* _To do_: Rewrite the lines below as a Markdown table with the columns "No." and "Line", giving each nonblank line its own numbered row. Leave the pictures out of the answer.

START Rows

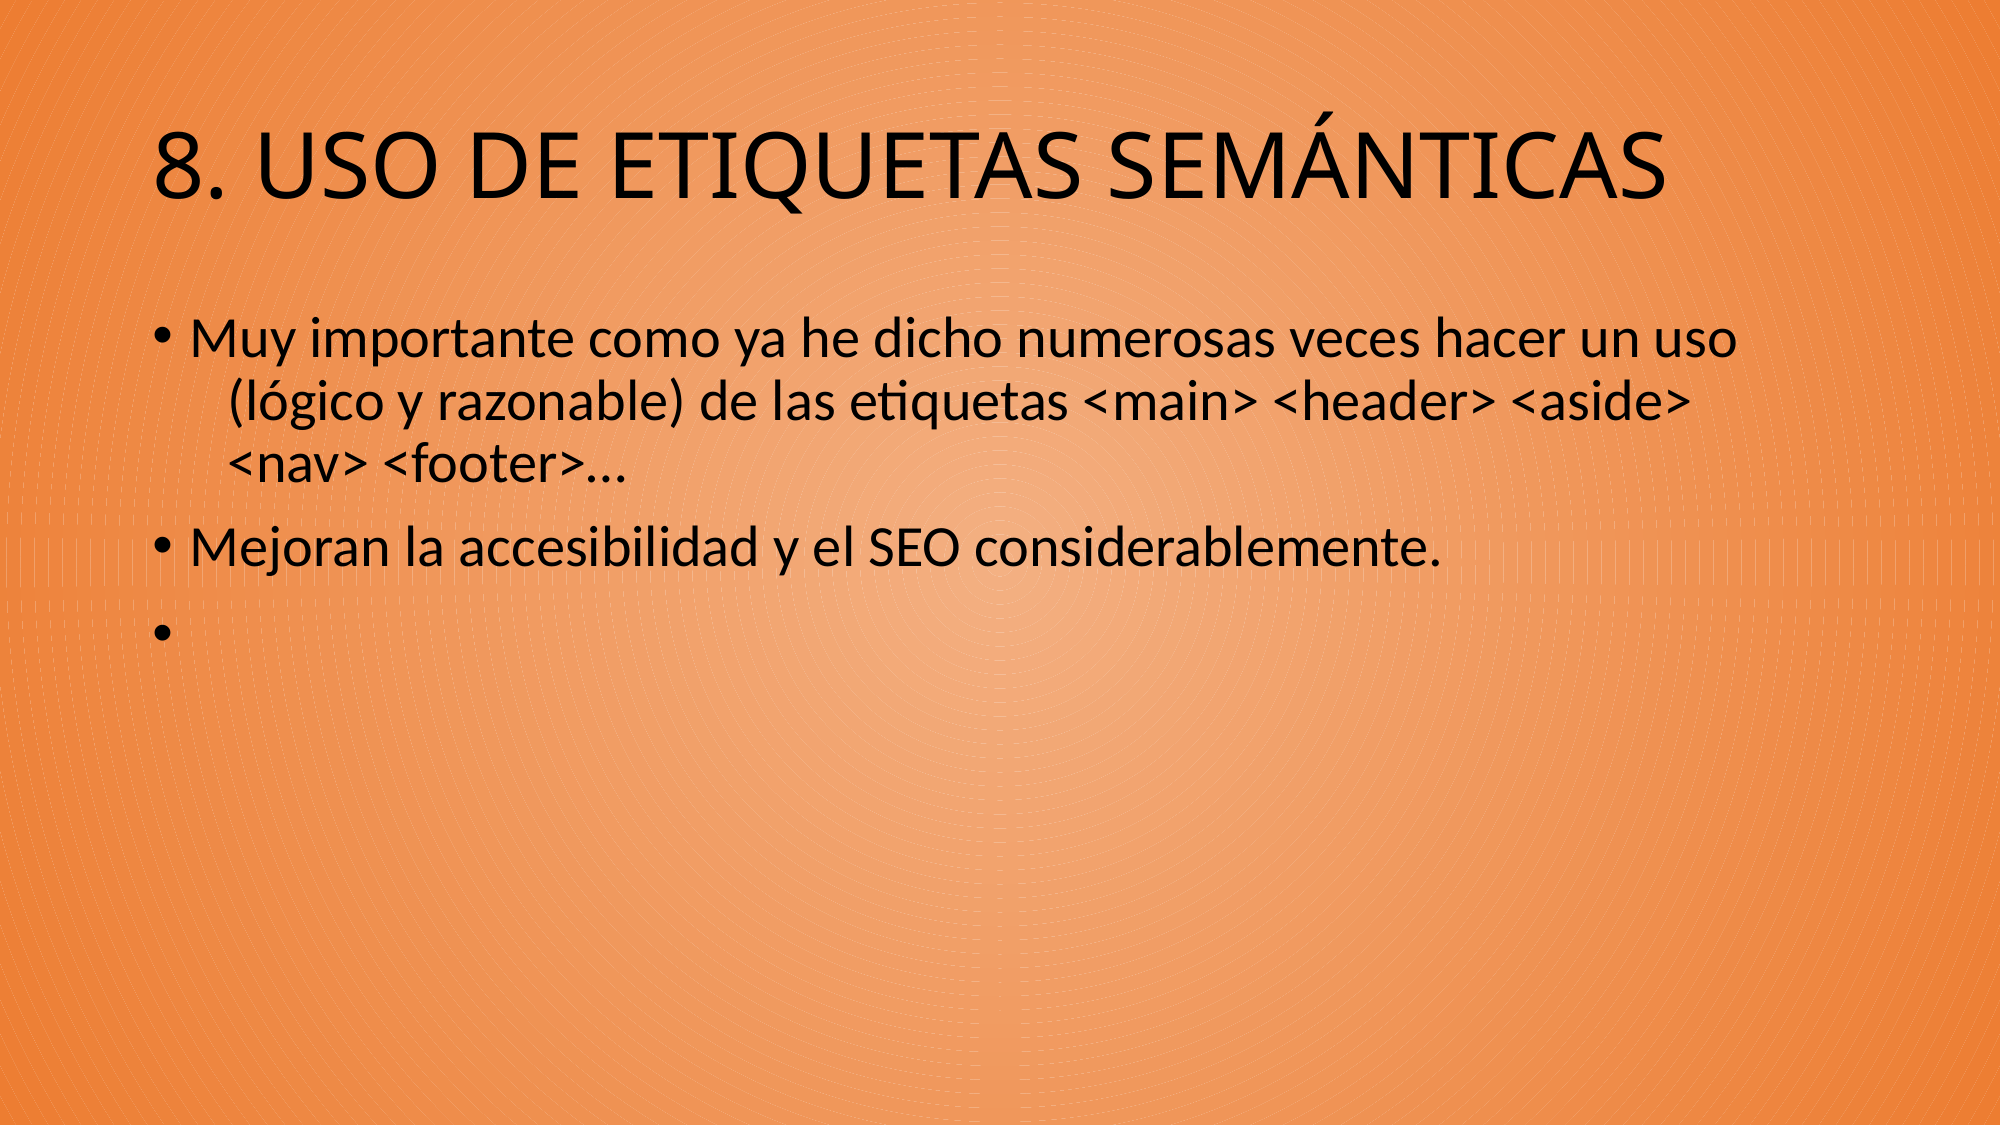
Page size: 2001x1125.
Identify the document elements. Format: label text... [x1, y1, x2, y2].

list Muy importante como ya he dicho numerosas veces hacer un uso (lógico y razonable) de las etiquetas <main> <header> <aside> <nav> <footer>… Mejoran la accesibilidad y el SEO considerablemente. [137, 299, 1863, 1014]
title 8. USO DE ETIQUETAS SEMÁNTICAS [137, 59, 1863, 278]
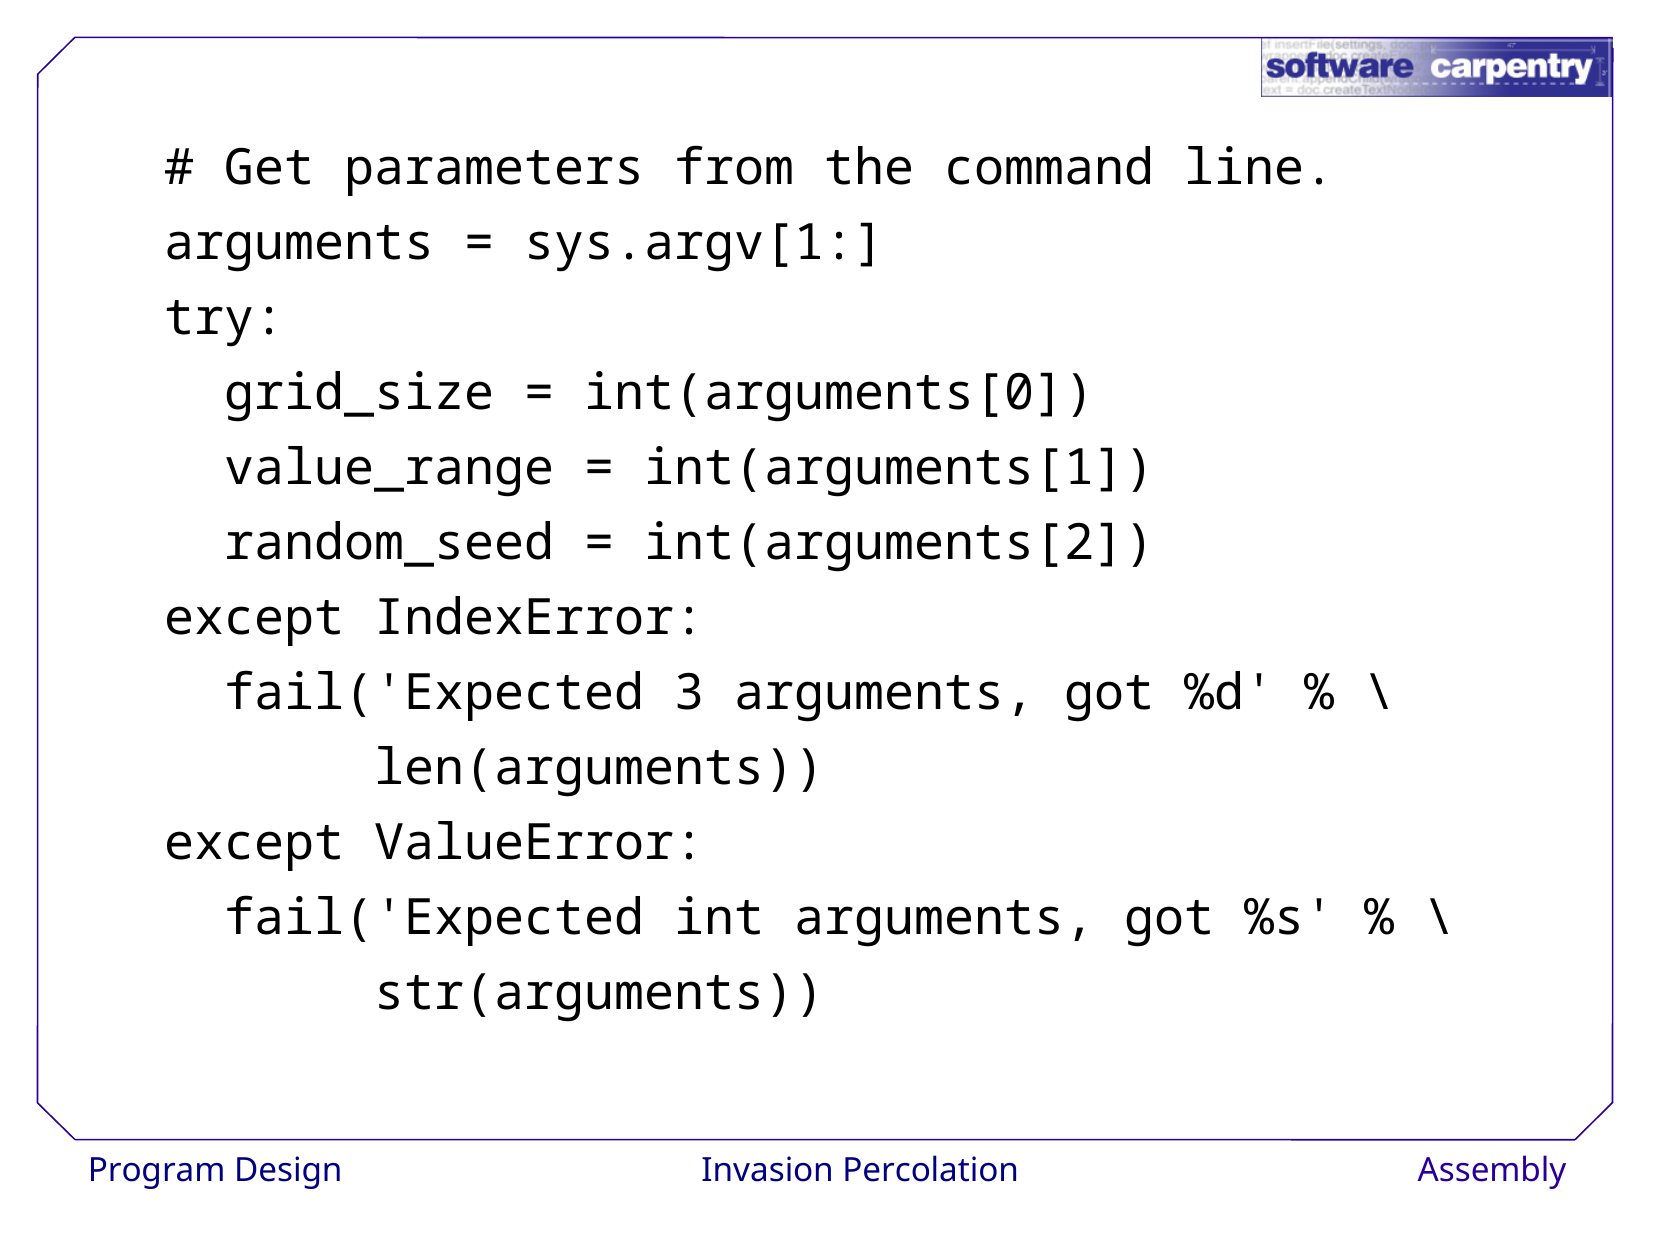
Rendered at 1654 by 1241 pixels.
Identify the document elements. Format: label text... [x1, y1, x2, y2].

text_box # Get parameters from the command line. arguments = sys.argv[1:] try: grid_size = int(arguments[0]) value_range = int(arguments[1]) random_seed = int(arguments[2]) except IndexError: fail('Expected 3 arguments, got %d' % \ len(arguments)) except ValueError: fail('Expected int arguments, got %s' % \ str(arguments)) [89, 112, 1508, 1055]
picture [1261, 39, 1613, 97]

END Rows

* _Written solution_:
| No. | Line |
|---|---|
| 1 | Page size: 2001x1125. |
| 2 | Identify the document elements. Format: label text... [x1, y1, x2, y2]. |
| 3 | list Muy importante como ya he dicho numerosas veces hacer un uso (lógico y razonable) de las etiquetas <main> <header> <aside> <nav> <footer>… Mejoran la accesibilidad y el SEO considerablemente. [137, 299, 1863, 1014] |
| 4 | title 8. USO DE ETIQUETAS SEMÁNTICAS [137, 59, 1863, 278] |
| 5 | Rendered at 1654 by 1241 pixels. |
| 6 | Identify the document elements. Format: label text... [x1, y1, x2, y2]. |
| 7 | text_box # Get parameters from the command line. arguments = sys.argv[1:] try: grid_size = int(arguments[0]) value_range = int(arguments[1]) random_seed = int(arguments[2]) except IndexError: fail('Expected 3 arguments, got %d' % \ len(arguments)) except ValueError: fail('Expected int arguments, got %s' % \ str(arguments)) [89, 112, 1508, 1055] |
| 8 | picture [1261, 39, 1613, 97] |